Segment Start: SOURCE DATA

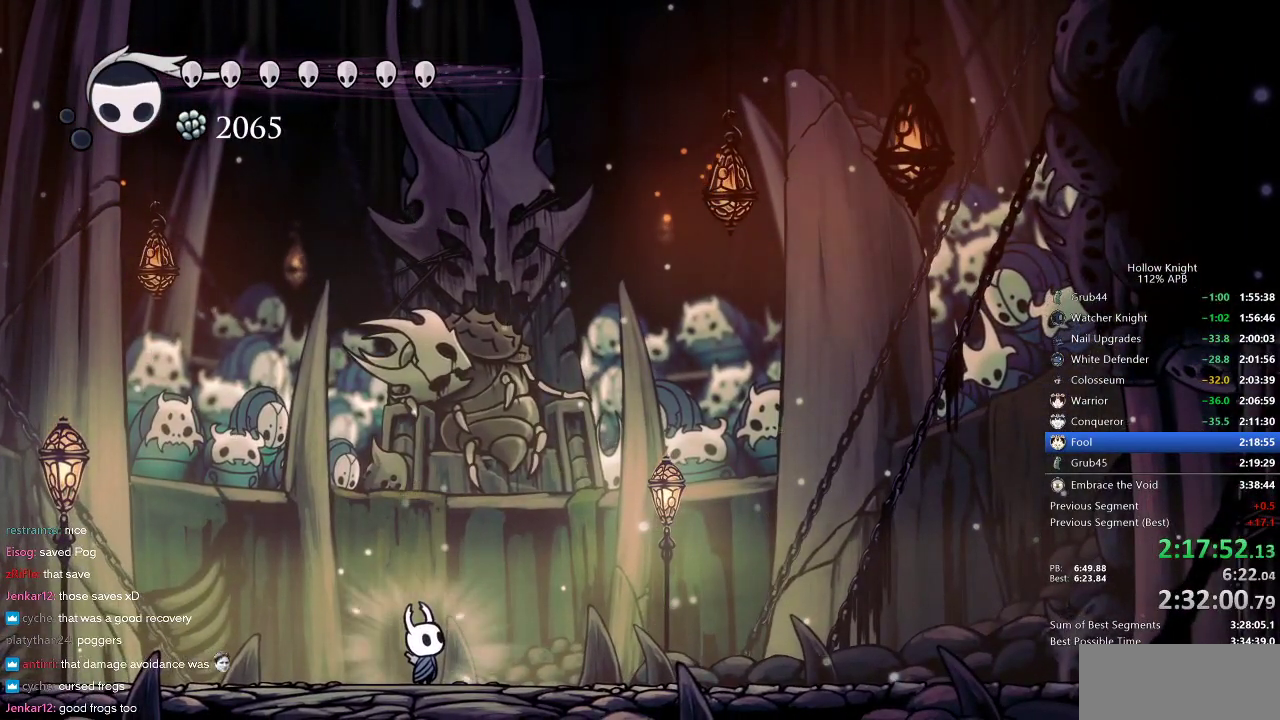
{"keys": ["nail", "up"], "events": []}
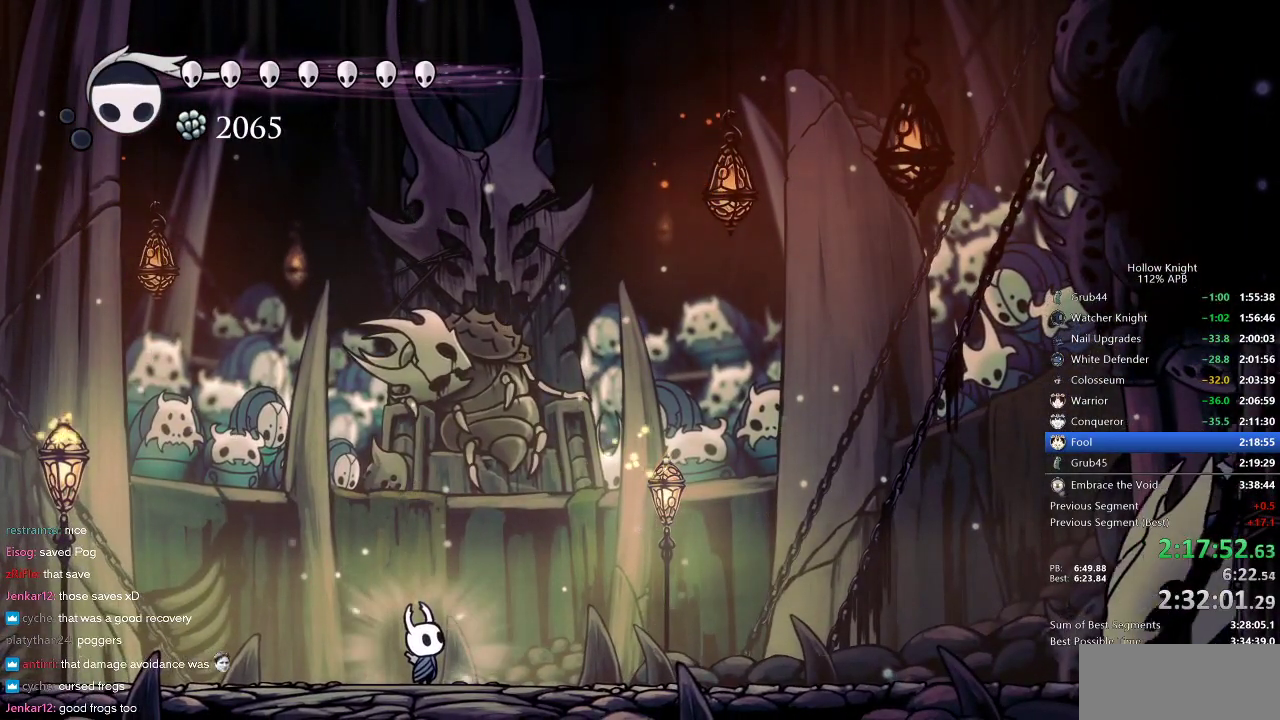
{"keys": ["nail", "up"], "events": []}
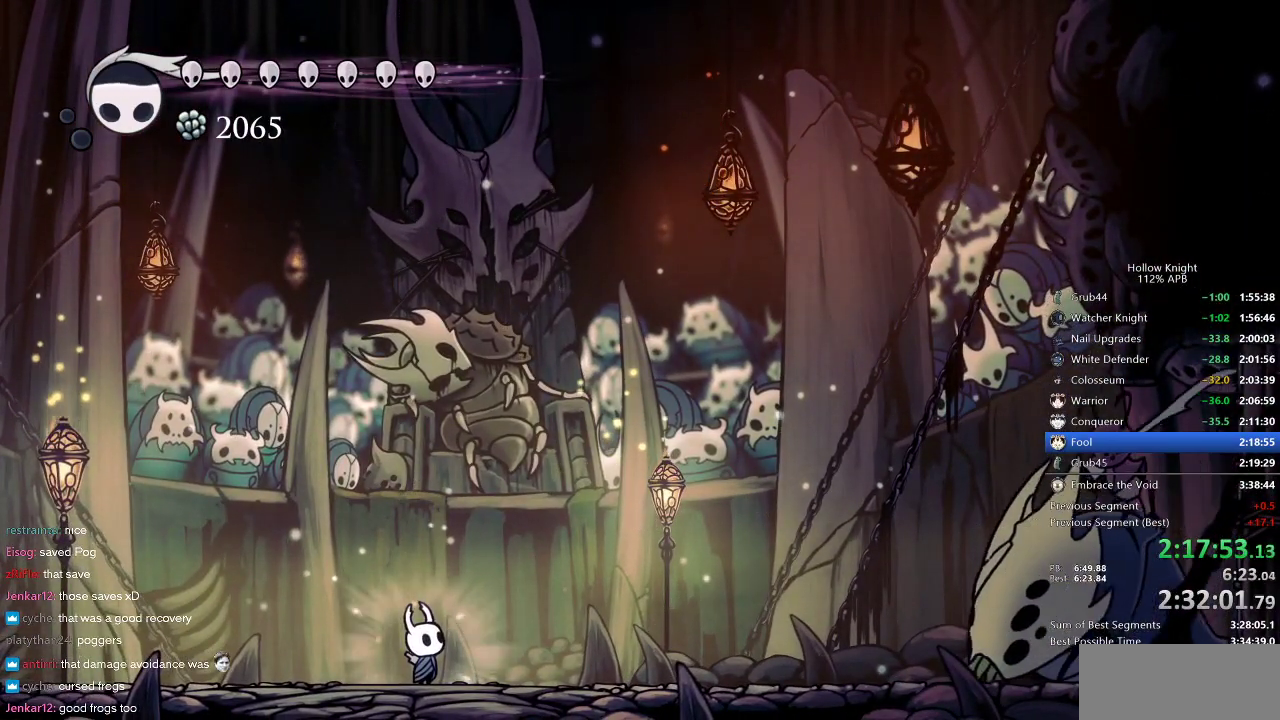
{"keys": ["nail", "right", "up"], "events": [[100, "right", "down"]]}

Segment End: SOURCE DATA

[WHAT IS BEING ASKED] Could you restate the material word for word, skipping any pictures it holds?

[RESULT FOR THIS EXERCISE]
{"keys": ["nail", "up"], "events": []}
{"keys": ["nail", "up"], "events": []}
{"keys": ["nail", "right", "up"], "events": [[100, "right", "down"]]}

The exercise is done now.